* **Exercise objective**: Copy out the text of the records below word for word, leaving the pictures out.
━━━━━━━━━━
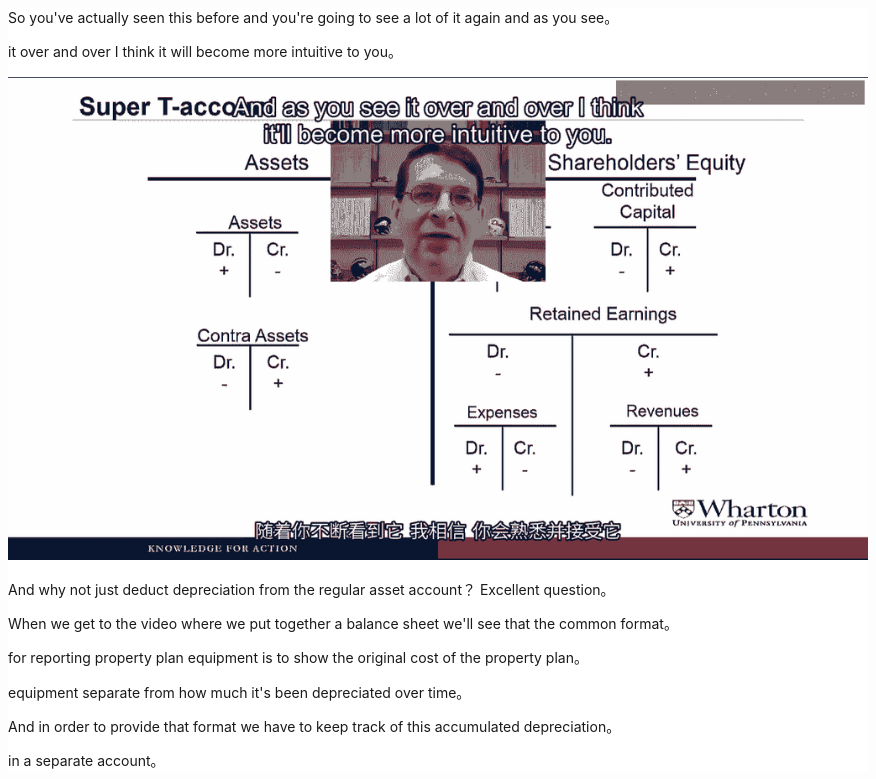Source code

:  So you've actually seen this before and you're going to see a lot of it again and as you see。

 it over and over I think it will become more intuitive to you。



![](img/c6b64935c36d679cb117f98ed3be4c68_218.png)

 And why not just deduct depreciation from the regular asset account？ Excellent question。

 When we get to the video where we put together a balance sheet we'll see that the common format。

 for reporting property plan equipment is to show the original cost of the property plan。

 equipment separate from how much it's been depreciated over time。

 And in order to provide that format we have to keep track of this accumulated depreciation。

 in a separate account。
━━━━━━━━━━
* **Output below**:
Source code

:  So you've actually seen this before and you're going to see a lot of it again and as you see。

 it over and over I think it will become more intuitive to you。



![](img/c6b64935c36d679cb117f98ed3be4c68_218.png)

 And why not just deduct depreciation from the regular asset account？ Excellent question。

 When we get to the video where we put together a balance sheet we'll see that the common format。

 for reporting property plan equipment is to show the original cost of the property plan。

 equipment separate from how much it's been depreciated over time。

 And in order to provide that format we have to keep track of this accumulated depreciation。

 in a separate account。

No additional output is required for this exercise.